Mercer eligió un astillero abandonado en Red Hook para el intercambio. Noah insistió en que era una trampa.

—Por supuesto que lo es —dijo Adrian—. Pero Thomas arriesgó su vida por Lucía. No lo dejaremos.

El plan consistía en enviar a Adrian con un dispositivo de rastreo mientras agentes rodeaban la zona. Lucía permanecería en un refugio seguro con Elena y Margaret.

Sin embargo, la niña escuchó una conversación entre Noah y Cecilia.

—Mercer no cree que Adrian recuerde las cuentas —dijo Noah—. Lucía lleva la clave sin saberlo.

Cecilia se tensó.

—¿Qué quieres decir?

—El colgante de media luna tiene un micrograbado. Son coordenadas bancarias.

Lucía miró la joya entre sus dedos.

Elena había dicho que nunca se la quitara.

Aquella noche, cuando Cecilia fue a buscarla, la habitación estaba vacía. Sobre la cama había una nota:

“Si me buscan a mí, Thomas vivirá. No dejen que nadie más muera por mi culpa.”

Lucía había escapado por una ventana.

Cecilia sintió que el pánico la arrastraba de regreso a la habitación azul.

—Localicen el colgante.

Noah negó.

—No tiene transmisor.

Elena cerró los ojos.

—Pero tiene un número de teléfono escondido en la cadena. Se lo enseñé para emergencias.

Marcaron. Un teléfono antiguo respondió con una ubicación automática.

Lucía estaba camino al astillero.

Cuando llegaron, la niña ya se encontraba frente a Mercer. Thomas estaba atado detrás. Damian permanecía junto a un vehículo, con el rostro golpeado.

—¿Trabajan juntos otra vez? —preguntó Cecilia desde la oscuridad.

—Nunca dejamos de trabajar juntos —respondió Mercer—. Damian solo olvidó quién era el jefe.

Lucía sostenía el colgante.

—Libere a Thomas.

Mercer sonrió.

—Eres valiente como tu padre y obstinada como tus dos madres.

—No conoce a ninguna de ellas.

Mercer tomó la cadena.

En ese momento, Adrian salió con las manos levantadas.

—La clave está en mi memoria, no en el colgante.

—Mientes.

—El grabado solo contiene la primera mitad.

Mercer miró la pieza bajo una linterna. Adrian tenía razón.

—¿Dónde está la segunda?

—En la canción que escribí para Aurora antes de nacer.

Lucía recordó la placa de la cuna.

“Papá siempre encontrará el camino de regreso.”

Adrian comenzó a recitar notas musicales convertidas en números. Mercer las anotó.

Damian observaba con creciente desesperación.

—No le des las cuentas. Son nuestra única protección.

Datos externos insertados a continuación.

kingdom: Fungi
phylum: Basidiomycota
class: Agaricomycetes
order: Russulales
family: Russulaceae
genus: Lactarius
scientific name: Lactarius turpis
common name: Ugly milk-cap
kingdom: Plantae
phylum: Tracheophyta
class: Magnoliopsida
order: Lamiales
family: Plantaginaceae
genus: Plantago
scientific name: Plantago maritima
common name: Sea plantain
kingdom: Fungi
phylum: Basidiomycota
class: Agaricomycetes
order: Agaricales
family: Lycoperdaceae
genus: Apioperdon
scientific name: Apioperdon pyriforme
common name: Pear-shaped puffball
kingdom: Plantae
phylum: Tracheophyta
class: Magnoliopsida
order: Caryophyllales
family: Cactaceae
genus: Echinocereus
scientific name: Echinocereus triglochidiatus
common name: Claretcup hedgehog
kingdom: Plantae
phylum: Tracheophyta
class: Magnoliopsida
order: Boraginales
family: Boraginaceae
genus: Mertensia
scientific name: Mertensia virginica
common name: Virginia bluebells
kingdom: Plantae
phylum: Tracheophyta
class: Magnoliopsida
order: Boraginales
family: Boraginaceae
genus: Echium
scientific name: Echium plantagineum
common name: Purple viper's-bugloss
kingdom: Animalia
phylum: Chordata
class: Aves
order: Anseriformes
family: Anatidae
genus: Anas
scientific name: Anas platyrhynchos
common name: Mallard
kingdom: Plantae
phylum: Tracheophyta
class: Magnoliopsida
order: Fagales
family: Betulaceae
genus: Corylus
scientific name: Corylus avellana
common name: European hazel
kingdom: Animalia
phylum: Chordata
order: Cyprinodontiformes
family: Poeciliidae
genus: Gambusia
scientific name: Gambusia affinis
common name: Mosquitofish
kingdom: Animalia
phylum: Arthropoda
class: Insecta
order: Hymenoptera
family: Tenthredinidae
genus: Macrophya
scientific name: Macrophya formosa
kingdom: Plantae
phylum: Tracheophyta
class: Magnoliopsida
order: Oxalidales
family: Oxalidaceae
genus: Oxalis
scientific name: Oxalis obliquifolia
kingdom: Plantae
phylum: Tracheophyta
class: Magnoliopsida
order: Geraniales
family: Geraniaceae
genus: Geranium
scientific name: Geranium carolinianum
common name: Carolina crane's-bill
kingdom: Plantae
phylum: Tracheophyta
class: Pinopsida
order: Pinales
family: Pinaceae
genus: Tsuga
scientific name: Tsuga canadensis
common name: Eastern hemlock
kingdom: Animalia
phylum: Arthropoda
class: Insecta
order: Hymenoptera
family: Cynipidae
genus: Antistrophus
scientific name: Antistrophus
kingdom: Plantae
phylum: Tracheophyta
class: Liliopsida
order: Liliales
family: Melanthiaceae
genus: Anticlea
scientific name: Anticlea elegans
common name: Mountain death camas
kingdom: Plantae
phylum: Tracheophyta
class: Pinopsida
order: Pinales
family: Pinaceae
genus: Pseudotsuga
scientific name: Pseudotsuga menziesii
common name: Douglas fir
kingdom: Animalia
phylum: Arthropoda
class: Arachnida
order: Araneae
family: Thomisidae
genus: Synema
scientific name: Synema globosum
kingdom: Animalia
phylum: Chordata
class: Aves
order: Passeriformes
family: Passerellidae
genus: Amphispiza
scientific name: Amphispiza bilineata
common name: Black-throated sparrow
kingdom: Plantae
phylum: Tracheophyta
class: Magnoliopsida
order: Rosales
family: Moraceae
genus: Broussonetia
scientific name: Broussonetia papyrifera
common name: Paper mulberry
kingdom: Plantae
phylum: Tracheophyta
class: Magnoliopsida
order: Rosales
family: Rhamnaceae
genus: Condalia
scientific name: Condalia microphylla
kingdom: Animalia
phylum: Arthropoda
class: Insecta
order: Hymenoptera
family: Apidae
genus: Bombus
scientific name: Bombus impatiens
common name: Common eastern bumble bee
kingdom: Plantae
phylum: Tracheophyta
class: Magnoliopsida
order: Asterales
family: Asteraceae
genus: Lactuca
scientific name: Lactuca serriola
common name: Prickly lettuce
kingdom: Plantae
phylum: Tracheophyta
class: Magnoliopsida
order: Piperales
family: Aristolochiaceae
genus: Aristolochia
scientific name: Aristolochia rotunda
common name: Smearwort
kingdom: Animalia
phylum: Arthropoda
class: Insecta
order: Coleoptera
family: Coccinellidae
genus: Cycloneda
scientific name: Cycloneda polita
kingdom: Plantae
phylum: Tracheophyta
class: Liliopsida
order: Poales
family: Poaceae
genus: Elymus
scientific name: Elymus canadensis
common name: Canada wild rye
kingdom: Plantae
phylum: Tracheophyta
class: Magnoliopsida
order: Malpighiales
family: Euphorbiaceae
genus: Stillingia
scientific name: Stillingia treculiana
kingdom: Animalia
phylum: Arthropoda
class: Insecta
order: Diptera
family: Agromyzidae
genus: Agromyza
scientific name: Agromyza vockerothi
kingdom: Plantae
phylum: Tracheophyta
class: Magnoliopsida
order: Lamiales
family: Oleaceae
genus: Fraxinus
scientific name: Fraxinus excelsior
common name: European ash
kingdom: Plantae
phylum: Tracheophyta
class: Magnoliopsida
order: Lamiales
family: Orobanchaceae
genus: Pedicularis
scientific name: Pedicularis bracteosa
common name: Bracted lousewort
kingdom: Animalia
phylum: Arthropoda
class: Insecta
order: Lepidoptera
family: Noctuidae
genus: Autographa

Mercer le disparó en la pierna.

—Tú ya no tienes protección.

Thomas aprovechó el caos y volcó la silla. Lucía corrió hacia él. Cecilia salió de su escondite, seguida por Noah y los agentes.

Se inició un tiroteo. Mercer arrastró a Lucía hacia un contenedor. Adrian lo persiguió.

Damian, herido, se arrastró hasta Cecilia.

—Ayúdame.

Ella lo miró.

—¿Ayudaste a Adrian cuando tu camión lo sacó de la carretera?

—Mercer me obligó.

—Mataste a personas por una empresa.

—Todo lo hice por nuestra familia.

—No existe un “nuestra” desde que robaste a mi hija.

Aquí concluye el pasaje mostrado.